| Tugas Anda |
Tuliskan lanjutan kutipan di bawah tentang hak dan kewajiban di zona ekonomi eksklusif Indonesia. Mulailah tepat setelah kalimat terakhir yang ditampilkan.

| Kutipan yang Diberikan |
————

Hak dan kewajiban negara lain di zona ekonomi eksklusif diatur oleh Pasal 58 Konvensi Hukum Laut 1982, yaitu sebagai berikut :
- Di zona ekonomi eksklusif Indonesia, semua Negara baik Negara pantai maupun tidak berpantai mempunyai hak kebebasan pelayaran dan penerbangan, kebebasan memasang kabel dan pipa bawah laut dan penggunaan sah lainnya menurut hukum internasional dan Konvensi Hukum Laut 1982. Dalam melaksanakan hak-hak dan kebebasan tersebut, Negara lain harus menghormati peraturan perundang-undangan Indonesia sebagai negara pantai yang mempunyai zona ekonomi eksklusif tersebut.
Di Zona Ekonomi Eksklusif Indonesia, Republik Indonesia mempunyai hak dan melaksanakan:
a. Hak berdaulat untuk melakukan eksplorasi dan eksploitasi, pengelolaan dan konservasi sumber daya alam hayati dan non hayati dari dasar laut dan tanah di bawahnya serta air di atasnya dan kegiatan-kegiatan lainnya untuk eksplorasi dan eksploitasi ekonomis zona tersebut, seperti pembangkitan tenaga dari air, arus dan angin;
b. Yurisdiksi yang berhubungan dengan :
1. pembuatan dan penggunaan pulau-pulau buatan, instalasi-instalasi dan bangunan-bangunan lainnya;
2. penelitian ilmiah mengenai kelautan;
3. perlindungan dan pelestarian lingkungan taut;
4. Hak-hak lain dan kewajiban-kewajiban lainnya berdasarkan Konvensi Hukum Laut yang berlaku.

————

| Informasi yang Diberikan |
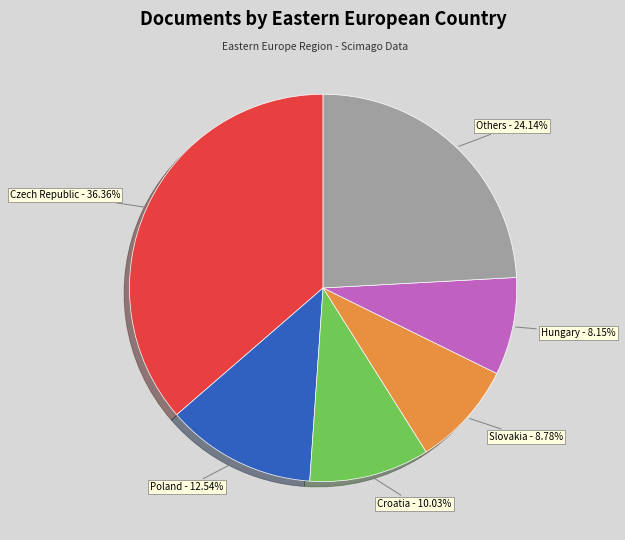

Which slice is the smallest?

Hungary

————

| Jawaban Tertulis |
Sepanjang yang bertalian dengan dasar laut dan tanah di bawahnya, hak berdaulat, hak-hak lain, yurisdiksi dan kewajiban-kewajiban Indonesia dilaksanakan menurut peraturan perundang-undangan Landas Kontinen Indonesia, persetujuan-persetujuan antara Republik Indonesia dengan Negara-negara tetangga dan ketentuan-ketentuan hukum internasional yang berlaku.
Di Zona Ekonomi Eksklusif Indonesia, kebebasan pelayaran dan penerbangan internasional serta kebebasan pemasangan kabel dan pipa bawah laut diakui sesuai dengan prinsip-prinsip hukum laut internasional yang berlaku.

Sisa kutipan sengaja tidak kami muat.